======== Exercise passage

In particular, we hope that reading and discussing the guide together will lead to clearer policies and more systemic approaches to grantmaking with a racial equity lens. Recognizing that conversations about race and racial disparities can often be challenging, we offer a few suggestions for getting started with discussion, inquiry, and planning:

  • Check your assumptions: We all use a racial lens whether we choose to or not, so why not do it consciously and well? Ask yourself: When was the last time I checked my own lens for acuity? Can I articulate my views on racial disparities and the factors I believe contribute to them? Can I engage colleagues in discussion? Read through the PRE collection of resources on page 19 to select materials, speakers, or consultants to help you and colleagues improve your skills. 
  • Look “upstream” at past grantmaking decisions: In a staff meeting or retreat, choose a core program or activity and ask what impact a racial equity lens might have had on its design. Would you have chosen different strategies, grantees, or intended outcomes? What hurdles might you have encountered along the way? How could they have been managed? 
  • Borrow tools and adapt them to your context: Pick a program and try using the Annie E. Casey Foundation tool on page 21 to see if additional information or strategies might improve its effectiveness. Ask: Do we need to know more about the role of race or ethnicity in the problem we’re trying to address? What could we learn and what data could we collect to sharpen our perspective? Or take a look at The San Francisco Foundation and Ford Foundation diversity tools. If your foundation already collects diversity information, ask if you’re using it well to promote racial equity. What strategies do you use to help grantees increase the quality of their work by increasing their diversity? Try analyzing data from several key grantees over time or looking at data from grantees in a particular field to learn more about diversity and its implications for programs.

================

_Questions on the material_:
a - Answer these from the passage on grantmaking with a racial equity lens:
(i) On what page is the PRE collection of resources?
(ii) Whose tool appears on page 21?
(iii) Which two foundations' diversity tools does the passage name?
b - Resume the passage on grantmaking with a racial equity lens, continuing on from its final sentence.

======== Data section

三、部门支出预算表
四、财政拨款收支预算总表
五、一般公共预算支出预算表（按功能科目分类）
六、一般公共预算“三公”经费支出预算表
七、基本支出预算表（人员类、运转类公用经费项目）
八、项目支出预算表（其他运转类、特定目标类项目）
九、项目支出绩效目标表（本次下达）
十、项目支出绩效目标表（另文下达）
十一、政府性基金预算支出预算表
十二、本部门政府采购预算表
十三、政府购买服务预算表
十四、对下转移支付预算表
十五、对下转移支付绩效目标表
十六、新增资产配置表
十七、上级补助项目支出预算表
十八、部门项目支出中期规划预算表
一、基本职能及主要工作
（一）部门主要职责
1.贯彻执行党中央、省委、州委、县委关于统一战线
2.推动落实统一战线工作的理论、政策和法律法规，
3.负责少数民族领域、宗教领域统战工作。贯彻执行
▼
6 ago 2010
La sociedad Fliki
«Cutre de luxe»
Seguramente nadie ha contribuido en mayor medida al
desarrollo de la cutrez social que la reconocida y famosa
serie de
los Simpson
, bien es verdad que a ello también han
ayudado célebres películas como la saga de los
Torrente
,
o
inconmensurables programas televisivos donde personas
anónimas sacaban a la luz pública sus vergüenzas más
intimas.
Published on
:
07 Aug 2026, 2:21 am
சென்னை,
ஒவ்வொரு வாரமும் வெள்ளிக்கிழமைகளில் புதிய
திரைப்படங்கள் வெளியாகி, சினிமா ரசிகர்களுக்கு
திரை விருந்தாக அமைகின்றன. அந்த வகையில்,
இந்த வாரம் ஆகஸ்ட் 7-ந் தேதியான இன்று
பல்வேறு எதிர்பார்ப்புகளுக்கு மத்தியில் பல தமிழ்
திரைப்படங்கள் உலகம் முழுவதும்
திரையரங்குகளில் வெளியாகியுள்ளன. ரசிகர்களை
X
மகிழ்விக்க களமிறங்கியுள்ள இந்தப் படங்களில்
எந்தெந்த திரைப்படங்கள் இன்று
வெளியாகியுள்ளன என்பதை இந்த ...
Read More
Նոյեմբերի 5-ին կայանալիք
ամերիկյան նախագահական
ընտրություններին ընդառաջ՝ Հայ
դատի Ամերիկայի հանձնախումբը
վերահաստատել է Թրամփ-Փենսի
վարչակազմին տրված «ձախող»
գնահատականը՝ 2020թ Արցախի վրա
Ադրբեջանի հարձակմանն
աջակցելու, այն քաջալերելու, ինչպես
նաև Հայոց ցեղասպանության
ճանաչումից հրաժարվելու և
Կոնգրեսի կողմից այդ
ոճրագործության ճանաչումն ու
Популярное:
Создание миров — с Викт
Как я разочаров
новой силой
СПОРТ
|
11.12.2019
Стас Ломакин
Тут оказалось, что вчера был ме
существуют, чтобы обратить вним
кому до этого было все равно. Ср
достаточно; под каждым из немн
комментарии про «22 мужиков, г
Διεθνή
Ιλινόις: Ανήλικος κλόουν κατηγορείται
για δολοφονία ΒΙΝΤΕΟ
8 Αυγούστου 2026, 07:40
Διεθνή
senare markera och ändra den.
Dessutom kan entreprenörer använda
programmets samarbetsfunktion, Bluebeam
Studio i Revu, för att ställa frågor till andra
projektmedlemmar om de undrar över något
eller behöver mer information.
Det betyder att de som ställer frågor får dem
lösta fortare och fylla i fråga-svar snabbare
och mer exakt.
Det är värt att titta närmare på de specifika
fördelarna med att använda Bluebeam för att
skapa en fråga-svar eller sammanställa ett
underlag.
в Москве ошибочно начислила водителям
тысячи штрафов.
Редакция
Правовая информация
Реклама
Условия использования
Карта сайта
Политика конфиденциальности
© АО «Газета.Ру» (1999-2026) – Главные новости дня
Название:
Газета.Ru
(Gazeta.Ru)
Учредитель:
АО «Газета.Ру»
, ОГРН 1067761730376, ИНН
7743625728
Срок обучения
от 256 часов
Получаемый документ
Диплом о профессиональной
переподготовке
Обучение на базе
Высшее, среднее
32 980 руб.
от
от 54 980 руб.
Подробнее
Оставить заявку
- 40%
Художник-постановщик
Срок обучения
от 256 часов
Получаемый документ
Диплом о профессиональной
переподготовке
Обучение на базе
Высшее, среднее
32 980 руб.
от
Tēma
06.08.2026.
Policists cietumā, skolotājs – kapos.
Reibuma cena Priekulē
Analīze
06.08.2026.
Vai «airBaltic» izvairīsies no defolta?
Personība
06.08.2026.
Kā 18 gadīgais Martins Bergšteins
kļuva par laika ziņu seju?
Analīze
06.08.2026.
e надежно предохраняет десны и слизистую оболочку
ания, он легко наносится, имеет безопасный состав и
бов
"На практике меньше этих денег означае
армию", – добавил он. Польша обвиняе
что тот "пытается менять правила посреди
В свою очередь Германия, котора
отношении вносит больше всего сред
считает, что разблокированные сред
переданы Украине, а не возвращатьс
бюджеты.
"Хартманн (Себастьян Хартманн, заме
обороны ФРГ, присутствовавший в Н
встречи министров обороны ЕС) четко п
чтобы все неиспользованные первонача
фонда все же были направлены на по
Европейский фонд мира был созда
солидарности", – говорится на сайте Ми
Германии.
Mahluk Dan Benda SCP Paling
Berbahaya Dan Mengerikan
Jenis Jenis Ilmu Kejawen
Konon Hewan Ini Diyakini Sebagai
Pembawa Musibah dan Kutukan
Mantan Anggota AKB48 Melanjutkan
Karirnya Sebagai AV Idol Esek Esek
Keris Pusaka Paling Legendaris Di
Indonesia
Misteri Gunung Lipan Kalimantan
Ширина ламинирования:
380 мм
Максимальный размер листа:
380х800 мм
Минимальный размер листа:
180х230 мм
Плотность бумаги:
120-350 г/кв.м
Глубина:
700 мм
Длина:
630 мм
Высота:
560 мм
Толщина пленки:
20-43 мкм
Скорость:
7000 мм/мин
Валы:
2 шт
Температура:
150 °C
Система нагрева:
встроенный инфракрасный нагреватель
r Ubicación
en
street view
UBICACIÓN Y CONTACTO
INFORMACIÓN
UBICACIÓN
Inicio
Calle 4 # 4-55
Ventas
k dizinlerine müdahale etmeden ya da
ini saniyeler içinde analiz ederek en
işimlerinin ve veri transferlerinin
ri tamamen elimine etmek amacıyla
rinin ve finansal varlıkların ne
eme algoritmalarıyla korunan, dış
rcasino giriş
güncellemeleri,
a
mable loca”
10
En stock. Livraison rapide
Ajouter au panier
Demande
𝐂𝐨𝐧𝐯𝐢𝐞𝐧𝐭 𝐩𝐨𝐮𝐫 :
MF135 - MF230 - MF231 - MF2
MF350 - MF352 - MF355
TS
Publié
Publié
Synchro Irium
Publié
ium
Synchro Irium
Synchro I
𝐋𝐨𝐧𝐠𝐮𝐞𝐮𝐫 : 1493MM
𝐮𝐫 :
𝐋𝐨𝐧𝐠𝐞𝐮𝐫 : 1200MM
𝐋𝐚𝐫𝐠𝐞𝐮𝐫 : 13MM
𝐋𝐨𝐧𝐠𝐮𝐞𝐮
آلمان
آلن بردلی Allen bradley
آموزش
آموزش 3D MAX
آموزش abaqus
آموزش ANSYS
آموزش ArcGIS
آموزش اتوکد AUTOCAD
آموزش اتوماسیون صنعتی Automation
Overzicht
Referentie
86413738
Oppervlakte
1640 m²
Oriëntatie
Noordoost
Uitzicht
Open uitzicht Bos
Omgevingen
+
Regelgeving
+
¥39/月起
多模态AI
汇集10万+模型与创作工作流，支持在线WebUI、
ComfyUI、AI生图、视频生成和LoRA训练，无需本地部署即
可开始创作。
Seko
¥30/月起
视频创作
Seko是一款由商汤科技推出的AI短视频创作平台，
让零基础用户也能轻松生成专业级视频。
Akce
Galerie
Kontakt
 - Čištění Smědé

================

_Answer set_:
a -
(i) Page 19
(ii) The Annie E. Casey Foundation's
(iii) The San Francisco Foundation and the Ford Foundation

b -
  • Share the guide with your trustees: A foundation’s board of directors may want to read the guide and discuss the ideas that stand out for them. To prepare for the possibility that they’ll want to learn more or adjust policies to make the foundation more conducive to using a racial equity lens, read and discuss Questions to Ask Inside Your Foundation on page 27. 
  • Organize a discussion with other funders: Using the guide as background reading, convene a conversation about racial equity grantmaking and its potential impact on thinking and practice within your field or community. What does a racial equity lens tell you about the problems you are seeking to address as funders? How might it change your priorities? Does it suggest new opportunities for collaboration?
  • Open up conversation with grantees and other constituents: Host an informal meeting with grantees or others working in your community or field; send them the guide in advance. Ask them: If your foundation was planning to adopt an explicit racial equity lens, how would it affect their own strategies? In what ways could your foundation better support the use of a racial equity lens in their organization and in their field? Do they know of other partners, including funders, who share your interest?
  • Look beyond your usual networks: Using a racial equity lens might mean getting ideas from new people and funding organizations you haven’t worked with before. For a quick overview of strategies that can help you broaden your network and diversify who you know and what organizations are on your radar, see Scanning and Networking in GrantCraft’s A Closer Look series.